Sodium 1-amino-4-[[3,5-bis[[(chloroacetyl)amino]methyl]-2,4,6-trimethylphenyl]amino]-9,10-dihydro-9,10-dioxoanthracene-2-sulphonate

Administrative data

Endpoint:

acute toxicity: oral

Type of information:

experimental study

Adequacy of study:

key study

Study period:

14 March 1974

Reliability:

2 (reliable with restrictions)

Rationale for reliability incl. deficiencies:

comparable to guideline study with acceptable restrictions

Data source

Materials and methods

GLP compliance:

no

Test type:

standard acute method

Limit test:

no

Test material

Specific details on test material used for the study:

Name: 21036 / A
Purity: 79.9 %

Test animals

Species:

rat

Strain:

other: Tif. RAI

Sex:

male/female

Details on test animals or test system and environmental conditions:

The compound was tested on 40 Tif. .RAI rats (20 males/20 females), bred under SPF conditions in our own breeding unit. They were 6 to 7 weeks old and weighed 160 to 180 g. The males and females were segregated and housed in Macrolon cages (Type 3) in groups of 5 in a room kept at a constant temperature of 22 ± 1 °C and a relative humidity of approximately 50 %. They received water and food (NAFAG, Gossau SG, rat food) ad libitum. The rats were starved during one night before starting the treatment.

Administration / exposure

Route of administration:

oral: gavage

Vehicle:

CMC (carboxymethyl cellulose)

Doses:

1000, 3170, 4640 and 6000 mg/kg

No. of animals per sex per dose:

5 male and 5 females

Control animals:

no

Details on study design:

FAT 21036/A was weighed into an Erlenmeyer flask on a Mettler balance. It was suspended at 10 and 30 % with carboxymethylcellulose 2 % and administered by oral intubation. Before treatment the suspension was homogeneously dispersed with an Ultra-Turrax and during treatment it was kept stable with a magnetic stirrer.

Results and discussion

Mortality:

One animal was found dead in 6000 mg/kg group.

Clinical signs:

other: Within 2 hours after treatment the rats in all dosage groups showed sedation, dyspnoea, exophthalmos, curved position and ruffled fur.
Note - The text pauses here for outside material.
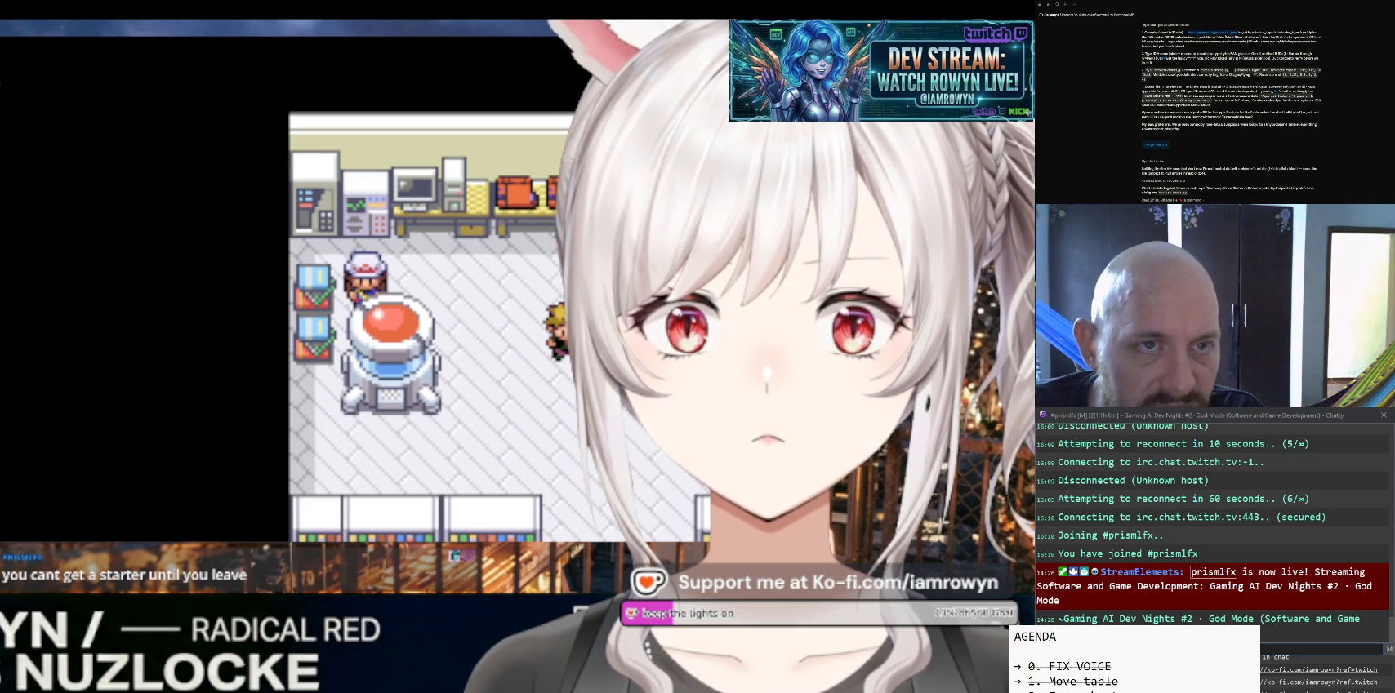
{"buttons": ["DPAD_DOWN"], "events": []}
These symptoms became more accentuated as the dose was increased. The surviving animals had recovered within 4 to 6 days

Gross pathology:

No substance related gross organ changes were seen.

Other findings:

No further abnormalities reported.

Any other information on results incl. tables

Mortality:

Dose mg/kg	Concentration % of formulation	No of Animals		Died within
		m	f	m 2hr	f 1hr	m 24 hrs	f24 hrs	m 48 hrs	f 48 hrs	m 7 d	f  7 d	m 14 d	f 14 d
1000	10	5	5	0	0	0	0	0	0	0	0	0	0
3170	30	5	5	0	0	0	0	0	0	0	0	0	0
4640	30	5	5	0	0	0	0	0	0	0	0	0	0
6000	30	5	5	0	1	0	1	1	1	1	1	1	1
No higher dosed were possible

Applicant's summary and conclusion

Interpretation of results:

GHS criteria not met

Conclusions:

The acute oral LD50 of FAT 21036/A in rats of both sexes observed over a period of 7 days is greater than 6000 mg/kg.

Executive summary:

The acute oral toxicity of FAT 21036/A was assessed using Tif. RAI rats in a study conducted using methodology similar to OECD Guideline 401. FAT 21036/A was suspended at 30 % with polyethylene glycol (PEG 400). The test material was administered at different doses (5 males and 5 females rats per dose): 1000, 3170, 4640 and 6000 mg/kg. Within 2 hours after treatment the rats in all dosage groups showed sedation, dyspnoea, exophthalmos, curved position and ruffled fur. These symptoms became more accentuated as the dose was increased. The surviving animals had recovered within 4 to 6 days. No substance related gross organ changes were seen at the post mortem examination. In conclusion, the acute oral LD50 of FAT 21036/A in rats of both sexes observed over a period of 7 days is greater than 6000 mg/kg. The compound therefore is non-toxic to the rat by this route of administration.